Forget silver bullets. We need silver buckshot to tackle climate change.

Executive Editor

Clichés, as trite as they are, exist for a good reason. They simplify complex topics.

“Silver bullet” is one we know well. It implies one solution can solve all of a given problem. It’s thrown around a lot in our energy and climate change debate, but it’s a bit of a misnomer for a problem so complex and vast.

The Biden administration (among others) wants us to do away with silver bullets. Energy Secretary Jennifer Granholm has invoked the phrase “silver buckshot” instead to argue that we need to pursue a mix of energy sources and technologies, including renewables, carbon capture technologies, nuclear power and more.

In our last two editions, Cipher discussed why we need a lot more clean energy—and the challenges of building it out. This week, we’re looking at why we need to keep our clean energy options open (for now).

Buckshot is a collection of pellets inside a shotgun shell.

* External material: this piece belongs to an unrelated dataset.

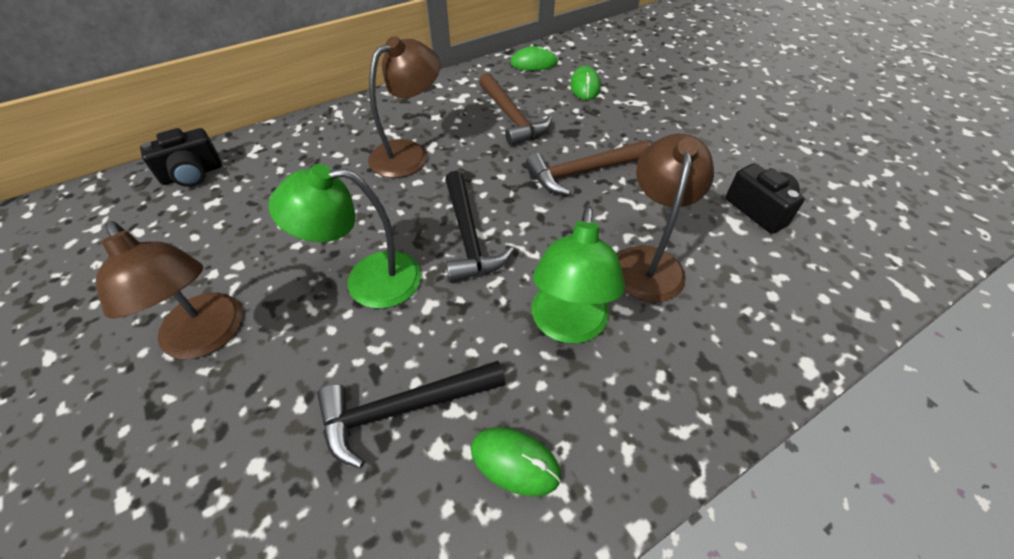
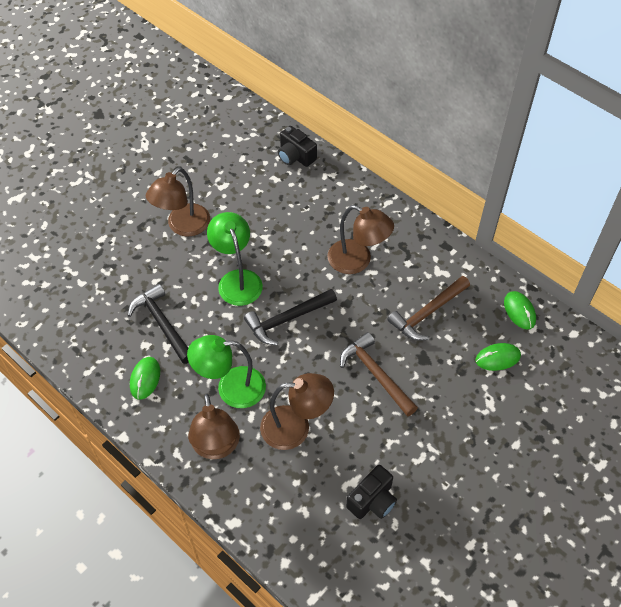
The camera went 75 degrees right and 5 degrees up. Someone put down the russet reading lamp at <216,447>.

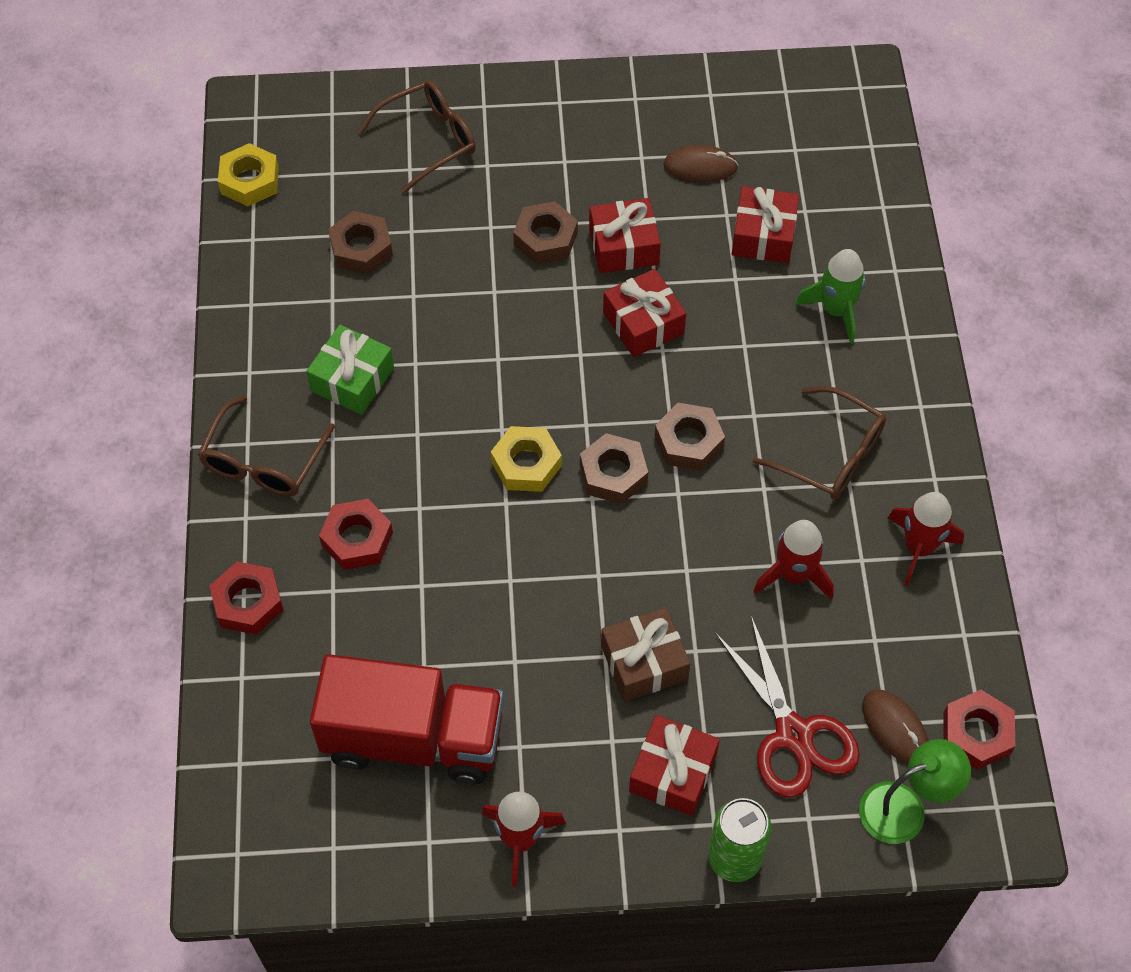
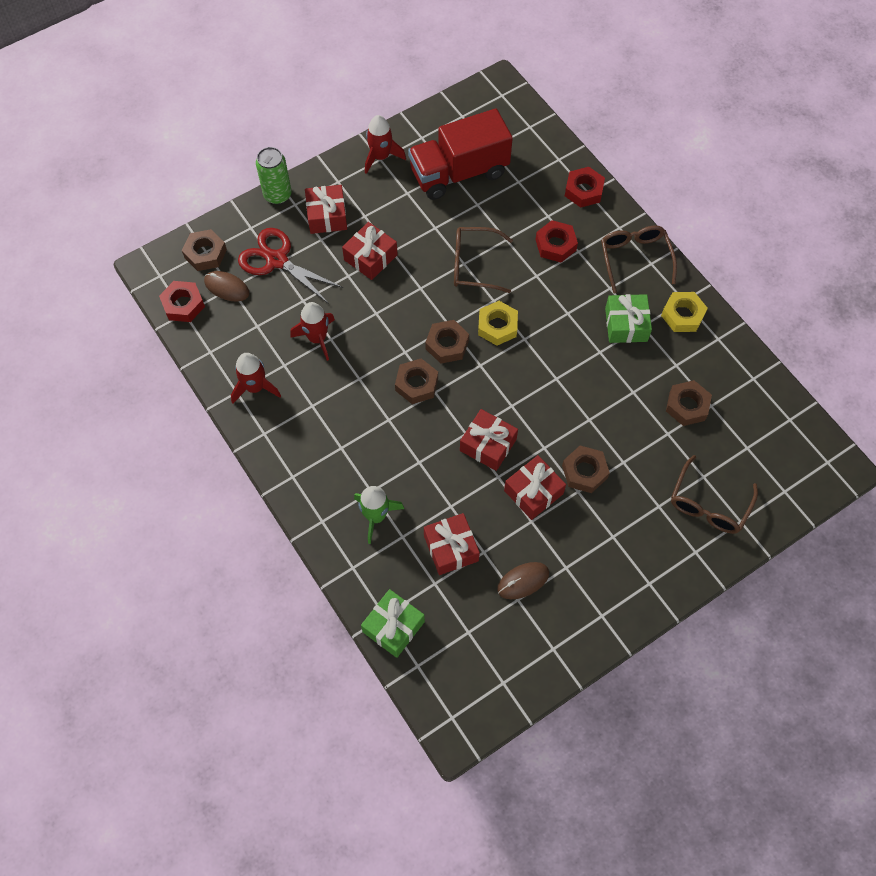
The camera went 150 degrees right and 5 degrees up. Someone put down the leaf-green wrapped gift at <393,626>. Someone carried the yellow hexagon nut from <249,181> to <682,315>. Someone carried the russet spectacles from <831,455> to <473,265>. Someone swapped the leaf-green reading lamp at <905,808> for the russet hexagon nut at <205,253>. Someone repainted the russet wrapped gift at <644,662>, which became the red wrapped gift at <370,257>.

“As may be expected, buckshot earns its name from the original intent, to bring down deer-sized game,” according to a blog called Cheaper Than Dirt!, which is otherwise unrelated to the topic at hand. (Also, we should do away with gun metaphors, but we’re working with what we’ve got.)

The metaphor we’re going for here is that we need to pursue a lot of technologies, not just one or two, to effectively tackle climate change. It seems like a simple enough thing to agree on, but it’s one of the most common—and intense—debates our society has.

Here’s a simplified and truncated snapshot:

Some people, particularly some progressive politicians and activists, say wind and solar power can do the lion’s share of the work and thus are the closest things we have to a silver bullet for tackling climate change.

Many conservatives, wary of big government action on climate change, put all their eggs into the nuclear energy basket and say renewables aren’t up to the task in large quantities.

Corporate profit motives, emotional reaction to certain technologies and other factors all drive people to choose some zero-emission technologies over others.

But the culprit is carbon emissions, so solutions should be anything and everything that reduces them, regardless of the technology used.

The silver buckshot approach is backed by a pile of research. All show that—regardless of the ultimate energy source—the amount of zero-emissions electricity we need grows substantially, so we shouldn’t be so picky.

BloombergNEF has laid out three different pathways to a net-zero emissions energy system by 2050: mostly renewables, mostly fossil fuels with carbon capture tech installed and mostly nuclear power.

Princeton University posited five different pathways to a net-zero-emissions U.S. economy by 2050, relying to varying degrees on different resources and technologies.

Pursuing multiple pathways is a “risk management strategy,” says Jesse Jenkins, Princeton University professor and co-author of the study. “We want to keep all viable pathways open. If some end up getting closed off by constraints—society, policy or technology—we can pivot and still have viable paths to get to net zero,” he said.

Even within an electricity system dominated by renewables, research suggests a silver buckshot approach is best when it comes to balancing variable wind and solar energy with different types of storage technologies. Storage technologies could include things such as different battery materials and hydropower pumped up a hill for later use.

Electricity also doesn’t power everything in our economy. Other technologies, such as carbon capture and clean hydrogen, are critical to help cleaning up those parts of the economy we can’t easily electrify, like manufacturing and aviation.

That’s why much of the Energy Department’s work under President Biden has increasingly focused on these areas, as does a lot of organizations, including Breakthrough Energy, which supports Cipher.

Silver buckshot, as a metaphor, is not new. It goes as far back as at least 2006, when environmentalist Bill McKibben wrote about it.

“The idea that nuclear or ‘clean coal’ or, for that matter, wind, will by itself solve our energy gap is nonsense, and it usually masks an ideological argument from one side or the other,” McKibben wrote then. “There are no silver bullets, only silver buckshot.”

More recently, McKibben has become one of the most outspoken supporters of 100% renewable energy. He indicated to me in an email that he still generally believes in the buckshot approach, albeit with different technologies we weren’t aware of back then, like induction cooktops and e-bikes.

It’s been at least 15 years since the term surfaced, and we may eventually reach a point when, in fact, silver buckshot is not the best approach.

“At some point, dominant strategies can emerge,” Jenkins said. “But as a matter of public policy choices, we should not assume complete dominance of any given technology.”